Göreviniz: Aşağıdaki kayıtların tüm satırlarını, görselleri dışarıda bırakarak hiçbir değişiklik yapmadan yazar mısınız?

Veriler:
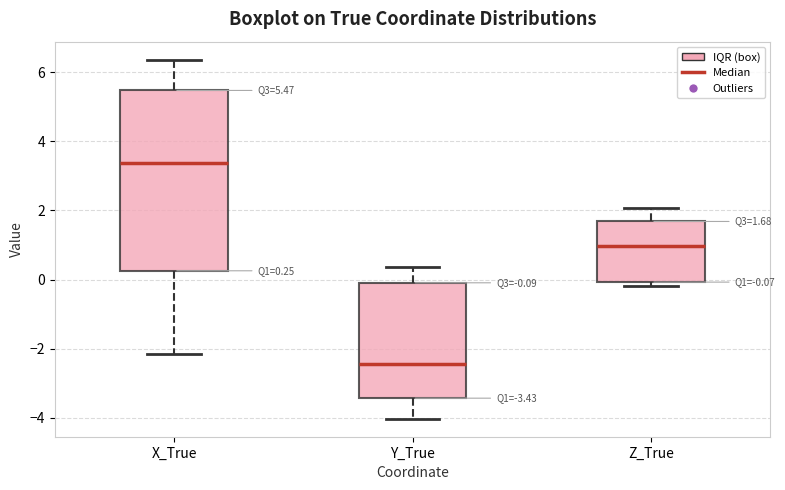

Which box is the tallest, from its lower edge to its upper edge?

X_True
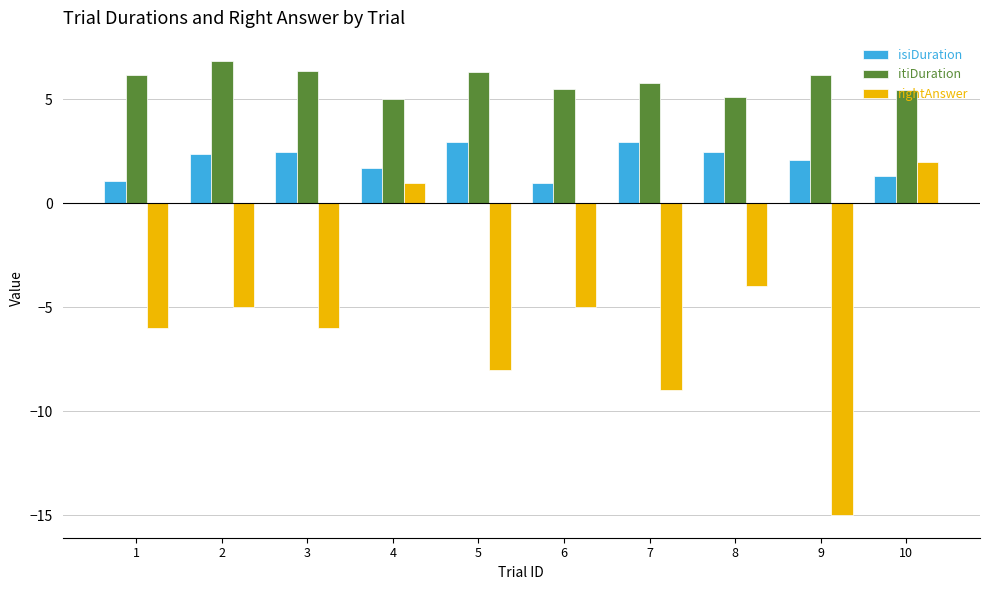

What is the sum of the rightAnswer values at 9 and 5?

-23.0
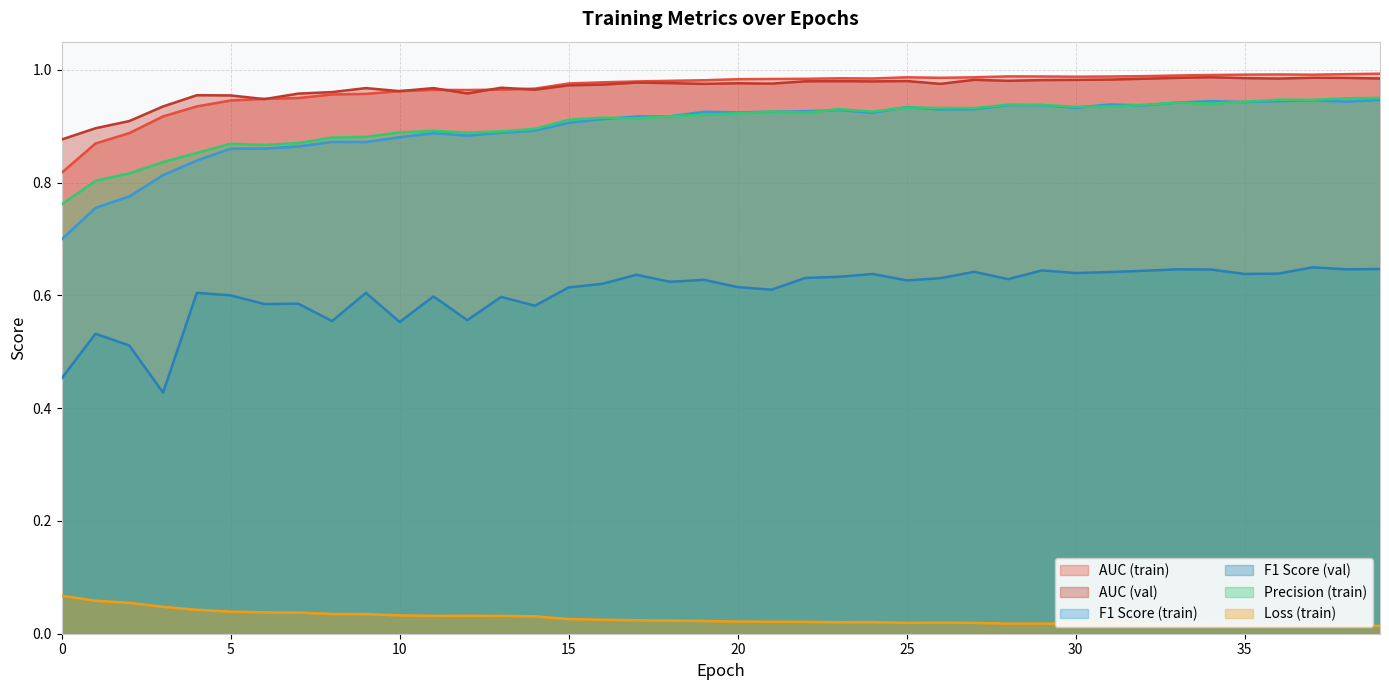

True or false: val_f1_score and auc_1 cross at least once.

False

Alıştırmanın cevabı:
Which box is the tallest, from its lower edge to its upper edge?

X_True

What is the sum of the rightAnswer values at 9 and 5?

-23.0

True or false: val_f1_score and auc_1 cross at least once.

False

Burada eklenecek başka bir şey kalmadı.